Kutipan:
KPK Gelar FGD, Persiapkan Initial Memorandum OECD Bidang Antikorupsi

Sebagai tindak lanjut Keputusan Presiden No. 17 Tahun 2024 tentang Percepatan Aksesi Keanggotaan Indonesia di Organisation for Economic Co-operation and Development (OECD), Komisi Pemberantasan Korupsi (KPK) menyelenggarakan Focus Group Discussion (FGD) untuk membahas rancangan Initial Memorandum (IM) Aksesi OECD Bidang Antikorupsi.
Deputi Bidang Informasi dan Data KPK, Eko Marjono, dalam sambutannya menegaskan bahwa IM adalah dokumen krusial dalam proses menuju keanggotaan Indonesia pada OECD. Dokumen ini mengkaji keselarasan regulasi dengan instrumen-instrumen hukum internasional pada OECD yang bertujuan melawan kejahatan penyuapan pejabat publik asing dalam transaksi bisnis internasional.

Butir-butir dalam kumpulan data
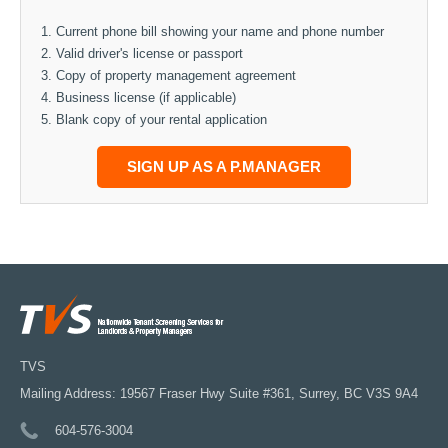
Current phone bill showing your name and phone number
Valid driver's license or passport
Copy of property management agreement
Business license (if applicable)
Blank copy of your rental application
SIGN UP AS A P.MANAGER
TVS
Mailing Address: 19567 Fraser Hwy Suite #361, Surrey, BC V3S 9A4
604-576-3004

Yang Akan Dikerjakan:
A - Tuliskan ulang kata demi kata bagian kutipan mulai dari "KPK Gelar FGD, Persiapkan" sampai dengan "OECD Bidang Antikorupsi.".
B - Menurut kutipan, apa jabatan Eko Marjono di KPK?
C - Daftarkan setiap singkatan yang diperkenalkan dalam kutipan beserta kepanjangannya.
Bahan ini berdiri sendiri dan tidak berkaitan dengan kutipan.

Jawaban Setiap Tugas:
A -
KPK Gelar FGD, Persiapkan Initial Memorandum OECD Bidang Antikorupsi

Sebagai tindak lanjut Keputusan Presiden No. 17 Tahun 2024 tentang Percepatan Aksesi Keanggotaan Indonesia di Organisation for Economic Co-operation and Development (OECD), Komisi Pemberantasan Korupsi (KPK) menyelenggarakan Focus Group Discussion (FGD) untuk membahas rancangan Initial Memorandum (IM) Aksesi OECD Bidang Antikorupsi.

B - Deputi Bidang Informasi dan Data KPK.

C -
- OECD: Organisation for Economic Co-operation and Development
- KPK: Komisi Pemberantasan Korupsi
- FGD: Focus Group Discussion
- IM: Initial Memorandum